По щекам старухи побежали слезы. Хватит.

– Сейчас на счет пять вы проснетесь посвежевшей. Будете чувствовать себя хорошо. Меня зовут Вера Алексеевна Лученко, я врач, мы с вами еще недолго поговорим, спокойно и дружелюбно. – Лученко сосчитала до пяти.

Старуха Владилена моргнула. Взглянула на Веру. Ее лицо радостно заморщинилось, рот открылся в улыбке, демонстрируя слишком белые, безупречные искусственные зубки. Она засуетилась, предлагая гостье чашечку чаю. Но доктор от чая отказалась, а достала из сумки небольшую бархатную коробочку.

– Владилена Геннадиевна, – сказала Вера, открыв коробочку. – Эти две расписные броши – ваши?

– Дорогуша моя, Вера Алексеевна… Ну надо же! Где вы отыскали мои любимые броши? – Старческие руки в мелких коричневых крапинах, как на перепелиных яйцах, потянулись к парным изображениям. – «Гусар» и «Барышня», я их попеременно надевала. То одну, то другую. Столько лет прошло… Они куда-то исчезли. А теперь вот у вас… Как оказались?

– Алиса хранила их в шкатулке. И кстати, просила отдать вам.

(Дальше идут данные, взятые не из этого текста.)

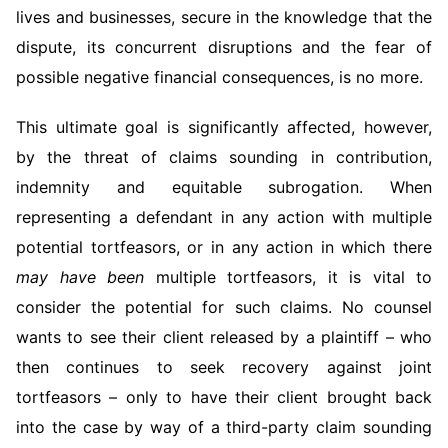
lives and businesses, secure in the knowledge that the
dispute, its concurrent disruptions and the fear of
possible negative financial consequences, is no more.
This ultimate goal is significantly affected, however,
by the threat of claims sounding in contribution,
indemnity and equitable subrogation. When
representing a defendant in any action with multiple
potential tortfeasors, or in any action in which there
may
have been
multiple tortfeasors, it is vital to
consider the potential for such claims. No counsel
wants to see their client released by a plaintiff – who
then continues to seek recovery against joint
tortfeasors – only to have their client brought back
into the case by way of a third-party claim sounding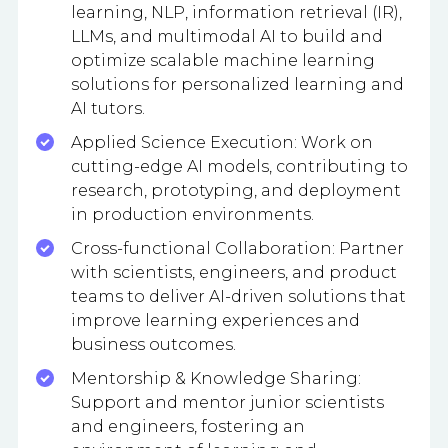
learning, NLP, information retrieval (IR),
LLMs, and multimodal AI to build and
optimize scalable machine learning
solutions for personalized learning and
AI tutors.
Applied Science Execution: Work on
cutting-edge AI models, contributing to
research, prototyping, and deployment
in production environments.
Cross-functional Collaboration: Partner
with scientists, engineers, and product
teams to deliver AI-driven solutions that
improve learning experiences and
business outcomes.
Mentorship & Knowledge Sharing:
Support and mentor junior scientists
and engineers, fostering an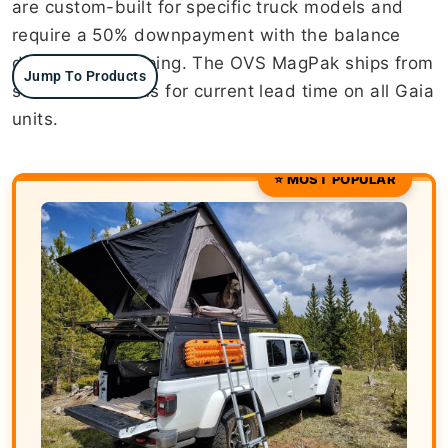
are custom-built for specific truck models and
require a 50% downpayment with the balance
due before shipping. The OVS MagPak ships from
Jump To Products
stock. Contact us for current lead time on all Gaia
units.
⭐ MOST POPULAR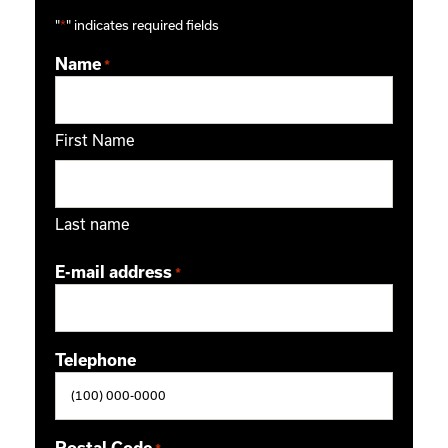
"
*
" indicates required fields
Name
*
First Name
Last name
E-mail address
*
Telephone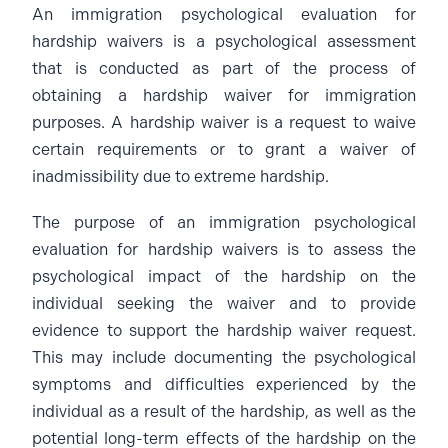
An immigration psychological evaluation for
hardship waivers is a psychological assessment
that is conducted as part of the process of
obtaining a hardship waiver for immigration
purposes. A hardship waiver is a request to waive
certain requirements or to grant a waiver of
inadmissibility due to extreme hardship.
The purpose of an immigration psychological
evaluation for hardship waivers is to assess the
psychological impact of the hardship on the
individual seeking the waiver and to provide
evidence to support the hardship waiver request.
This may include documenting the psychological
symptoms and difficulties experienced by the
individual as a result of the hardship, as well as the
potential long-term effects of the hardship on the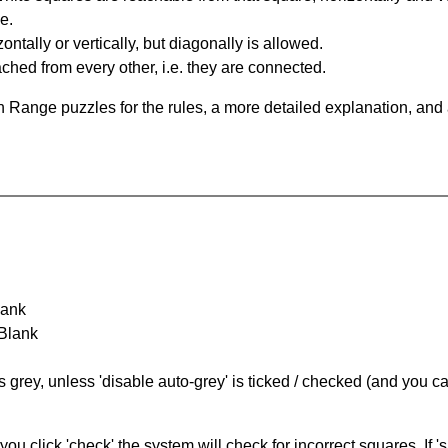
e.
ntally or vertically, but diagonally is allowed.
hed from every other, i.e. they are connected.
 Range puzzles for the rules, a more detailed explanation, and
lank
 Blank
s grey, unless 'disable auto-grey' is ticked / checked (and you c
you click 'check' the system will check for incorrect squares. If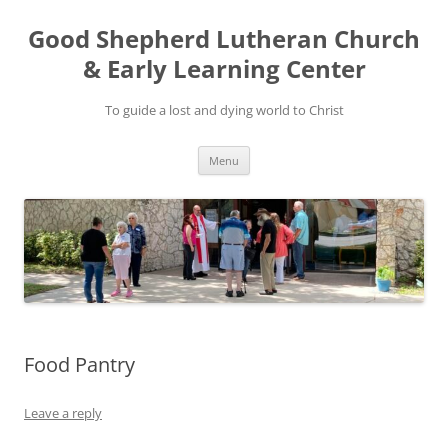
Good Shepherd Lutheran Church
& Early Learning Center
To guide a lost and dying world to Christ
Skip
Menu
to
content
Food Pantry
Leave a reply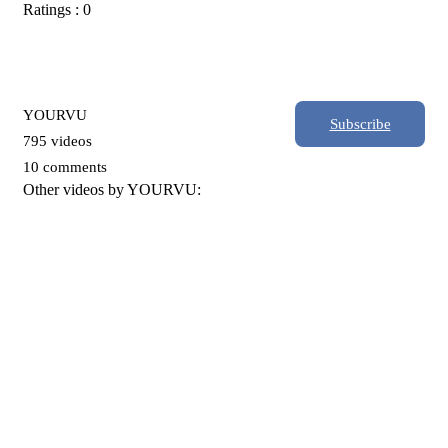
Ratings : 0
YOURVU
Subscribe
795 videos
10 comments
Other videos by YOURVU: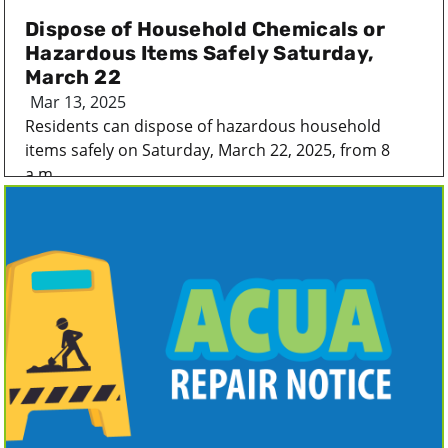
Dispose of Household Chemicals or
Hazardous Items Safely Saturday,
March 22
Mar 13, 2025
Residents can dispose of hazardous household
items safely on Saturday, March 22, 2025, from 8
a.m...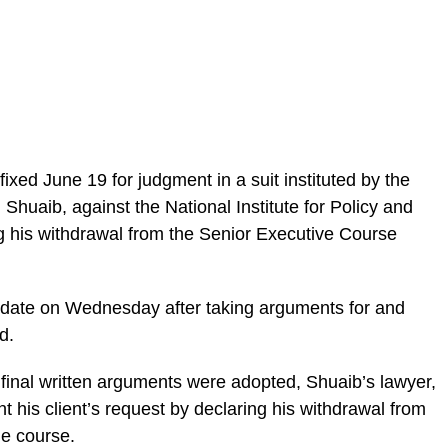
ixed June 19 for judgment in a suit instituted by the
huaib, against the National Institute for Policy and
g his withdrawal from the Senior Executive Course
e date on Wednesday after taking arguments for and
d.
inal written arguments were adopted, Shuaib’s lawyer,
t his client’s request by declaring his withdrawal from
he course.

– А… понятно. Посмотрите на эту прелесть, роспись по фарфору, финифть. Какая тонкая работа!

– Откуда у вас эти две парные броши?

– Это мы гуляли с Пашенькой моим по Андреевскому спуску. И сыночек мне купил подарок…

– Он был любящим и заботливым сыном. – Вера внимательно всматривалась в водянистые глазки старухи.

– Еще каким! У Пашеньки был утонченный вкус, – вздохнула бабушка. – Этой, когда делал подарки, то самые лучшие. А она не ценила! Разбрасывала где попало!

– Этой – то есть Ксении?

– Кому ж еще? – вздернула подбородок Бессонова. – Женщина должна ценить мужа. Особенно такого, как мой Пашенька! А она и сама умерла, и сыночка моего на тот свет за собой спровадила! Не положено плохо о мертвых… а то бы я вам порассказала.

Вера положила перед старшей Бессоновой свою визитку. Та пообещала непременно передать Витеньке, чтоб сразу же перезвонил. И проводила доктора до дверей, словно близкую приятельницу.

Вера Лученко вышла из дома, где десять лет назад жила полная семья. Вдохнула полной грудью: миазмы старухиных воспоминаний все еще сжимали горло, давили на сердце. Она растворилась в потоке прохожих. Киев всегда спасал ее, выручал своим невнятным лепетом. Вот и сейчас он втянул Веру в тенистую аллею улицы Липской, укрыл каштанами, усадил на деревянную скамью. Но шлейф прошлой жизни потянулся вслед за ней, догнал и не отпускал. Вокруг Веры шумел город, ходили прохожие, гудели автомобили. А внутри поселилась семья Бессоновых.